The most useful technical point is state management on the server: instead of sending the whole conversation every turn, you pass previous_interaction_id and keep going. Schmid says that’s not just ergonomics; because the server preserves exact context, implicit caching survives small prompt edits that would normally break it, and teams using the API are seeing 2–3x better cache rates, with cached input tokens around 90% cheaper.

Vibe-coding a coding agent with Gemini ‘skills’

Rather than hand-code, Schmid leans into the moment: use your preferred coding agent and install Google’s Gemini skills package, which works with Cursor, Gemini CLI, and anti-gravity. He explains the design philosophy well — skills should teach the model things it won’t reliably know, like current Gemini model names or API usage patterns, while linking out to live docs instead of stuffing stale documentation into the prompt.

Building the agent: chat, files, bash, and a thumbs-up SVG

The demo escalates fast: Gemini 3 Flash generates a Python Agent class, a run method using interactions.create, and then file tools with JSON schemas for read_file and write_file. Once the loop is wired up, the agent writes hello_agent.txt, reads it back, and later creates a thumbs-up SVG — after Schmid notices the model needed stronger system instructions like 'you are an expert software engineer' before it reliably acted like a coding agent.

The Live API handoff: native audio instead of text-stitching

After the break, Schaeff takes over with Gemini 3.1 Flash Live, emphasizing that this is a native audio model, not a pipeline of speech-to-text, LLM, and text-to-speech. He highlights the key features in a very builder-friendly way: stateful WebSockets, real-time audio/video input, multilingual support across 97 languages in preview, interruption handling, and support for built-in Google Search grounding plus custom tools.

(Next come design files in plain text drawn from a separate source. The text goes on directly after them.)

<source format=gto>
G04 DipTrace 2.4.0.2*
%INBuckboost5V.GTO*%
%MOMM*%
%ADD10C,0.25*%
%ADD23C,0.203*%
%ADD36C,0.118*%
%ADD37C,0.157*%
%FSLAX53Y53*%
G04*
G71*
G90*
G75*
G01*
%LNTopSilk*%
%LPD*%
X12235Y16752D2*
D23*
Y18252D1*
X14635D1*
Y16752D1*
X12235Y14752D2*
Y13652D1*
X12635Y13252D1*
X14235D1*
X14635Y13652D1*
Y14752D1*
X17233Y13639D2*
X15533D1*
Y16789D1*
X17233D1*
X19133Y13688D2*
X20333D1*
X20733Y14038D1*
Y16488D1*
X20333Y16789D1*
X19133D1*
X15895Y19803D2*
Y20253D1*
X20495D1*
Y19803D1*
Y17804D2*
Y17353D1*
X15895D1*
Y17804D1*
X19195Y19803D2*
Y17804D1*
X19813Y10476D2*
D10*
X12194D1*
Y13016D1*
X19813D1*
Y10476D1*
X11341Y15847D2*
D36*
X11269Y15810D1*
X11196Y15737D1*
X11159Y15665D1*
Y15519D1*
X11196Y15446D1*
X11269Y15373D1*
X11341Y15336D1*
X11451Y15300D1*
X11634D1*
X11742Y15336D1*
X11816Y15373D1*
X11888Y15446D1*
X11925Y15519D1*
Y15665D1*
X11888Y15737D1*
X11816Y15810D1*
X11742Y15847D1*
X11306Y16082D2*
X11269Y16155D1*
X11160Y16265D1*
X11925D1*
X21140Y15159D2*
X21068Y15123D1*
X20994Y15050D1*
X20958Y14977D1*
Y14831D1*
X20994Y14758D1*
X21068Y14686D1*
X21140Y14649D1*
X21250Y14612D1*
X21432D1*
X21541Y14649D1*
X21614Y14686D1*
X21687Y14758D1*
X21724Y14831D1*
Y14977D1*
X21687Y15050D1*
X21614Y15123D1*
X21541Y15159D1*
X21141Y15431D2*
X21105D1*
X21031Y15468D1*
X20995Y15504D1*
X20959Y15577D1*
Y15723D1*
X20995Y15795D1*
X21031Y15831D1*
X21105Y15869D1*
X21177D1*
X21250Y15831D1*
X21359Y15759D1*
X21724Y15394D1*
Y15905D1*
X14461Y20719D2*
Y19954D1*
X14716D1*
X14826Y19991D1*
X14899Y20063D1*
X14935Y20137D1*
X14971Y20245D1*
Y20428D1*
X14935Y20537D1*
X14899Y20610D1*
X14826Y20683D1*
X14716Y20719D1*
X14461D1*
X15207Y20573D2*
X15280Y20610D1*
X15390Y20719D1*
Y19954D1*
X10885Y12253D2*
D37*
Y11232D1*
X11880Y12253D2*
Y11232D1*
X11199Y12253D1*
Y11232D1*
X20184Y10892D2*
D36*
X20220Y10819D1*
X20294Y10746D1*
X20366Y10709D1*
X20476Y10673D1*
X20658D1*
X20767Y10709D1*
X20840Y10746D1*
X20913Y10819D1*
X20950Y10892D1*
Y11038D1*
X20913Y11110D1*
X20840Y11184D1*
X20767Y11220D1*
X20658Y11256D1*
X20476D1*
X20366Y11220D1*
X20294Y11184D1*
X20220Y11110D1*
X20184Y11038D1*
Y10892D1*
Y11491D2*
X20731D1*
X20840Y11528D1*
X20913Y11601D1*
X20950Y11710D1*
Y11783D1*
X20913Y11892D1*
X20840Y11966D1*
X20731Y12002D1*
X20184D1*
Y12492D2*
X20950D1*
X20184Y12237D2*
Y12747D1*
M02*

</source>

The standout demo: a bilingual radio DJ that generates songs

The room’s most fun moment is 'Live Jukebox DJ,' a voice app built in Google AI Studio that uses Gemini Live as the host and Lyria 3 as the music-generation tool. Schaeff plays the BBC-radio-presenter role to the hilt while the system happily turns a request for a 'high-energy German techno-schlager about the AI scene in the UK' into an actual song, later fielding a Swahili nursing-techno request with the same chaotic enthusiasm.

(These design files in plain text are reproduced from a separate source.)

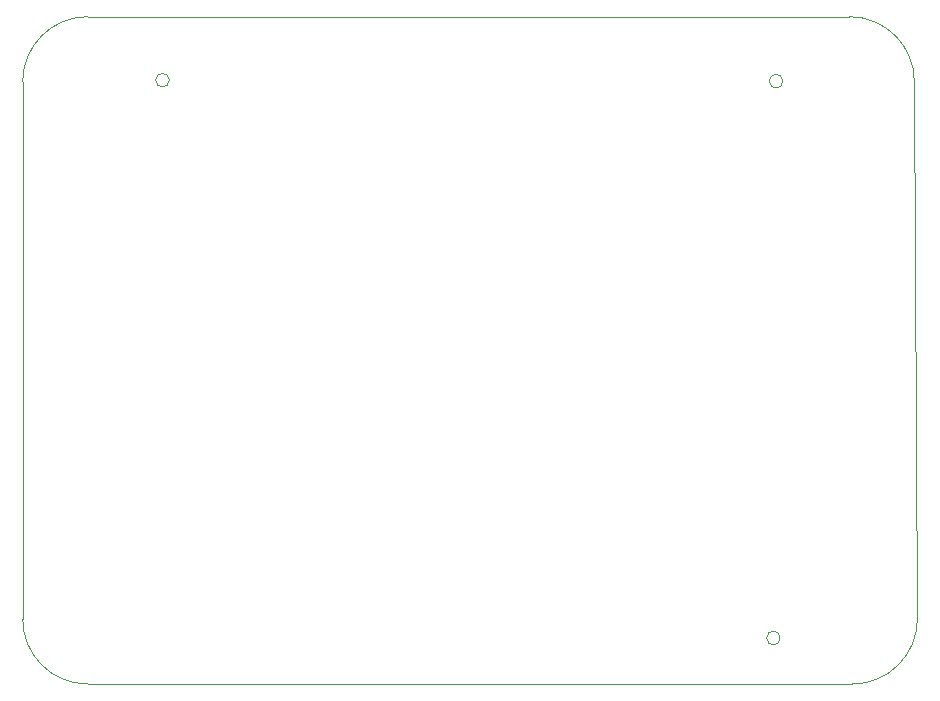
<source format=gbr>
%TF.GenerationSoftware,KiCad,Pcbnew,(5.1.7)-1*%
%TF.CreationDate,2021-01-30T20:15:53-05:00*%
%TF.ProjectId,STM32F4_Eval,53544d33-3246-4345-9f45-76616c2e6b69,rev?*%
%TF.SameCoordinates,Original*%
%TF.FileFunction,Profile,NP*%
%FSLAX46Y46*%
G04 Gerber Fmt 4.6, Leading zero omitted, Abs format (unit mm)*
G04 Created by KiCad (PCBNEW (5.1.7)-1) date 2021-01-30 20:15:53*
%MOMM*%
%LPD*%
G01*
G04 APERTURE LIST*
%TA.AperFunction,Profile*%
%ADD10C,0.050000*%
%TD*%
G04 APERTURE END LIST*
D10*
X164886000Y-122854000D02*
G75*
G03*
X164886000Y-122854000I-576000J0D01*
G01*
X165116000Y-75710000D02*
G75*
G03*
X165116000Y-75710000I-576000J0D01*
G01*
X113166000Y-75620000D02*
G75*
G03*
X113166000Y-75620000I-576000J0D01*
G01*
X100750000Y-75750000D02*
G75*
G02*
X106250000Y-70250000I5500000J0D01*
G01*
X106250000Y-126750000D02*
G75*
G02*
X100750000Y-121250000I0J5500000D01*
G01*
X176500000Y-121250000D02*
G75*
G02*
X171000000Y-126750000I-5500000J0D01*
G01*
X170750000Y-70250000D02*
G75*
G02*
X176250000Y-75750000I0J-5500000D01*
G01*
X100750000Y-121250000D02*
X100750000Y-75750000D01*
X171000000Y-126750000D02*
X106250000Y-126750000D01*
X176250000Y-75750000D02*
X176500000Y-121250000D01*
X106250000Y-70250000D02*
X170750000Y-70250000D01*
M02*

</source>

Great ambitions, very real demo gods, and honest production caveats

The ending is refreshingly candid: Schaeff tries to show Irish-accent prompting, client-to-server and ephemeral-token setups, and live Google Search grounding for London weather, but the grounding repeatedly fails while custom tools partly work and then stop working too. In Q&A, both speakers acknowledge the tradeoffs — native-audio apps feel magical, but today serious business deployments may still prefer cascading pipelines for observability, transcript retention, compliance, and tighter control, even as companies like Shopify, Waymo, and Hey Ado push the category forward.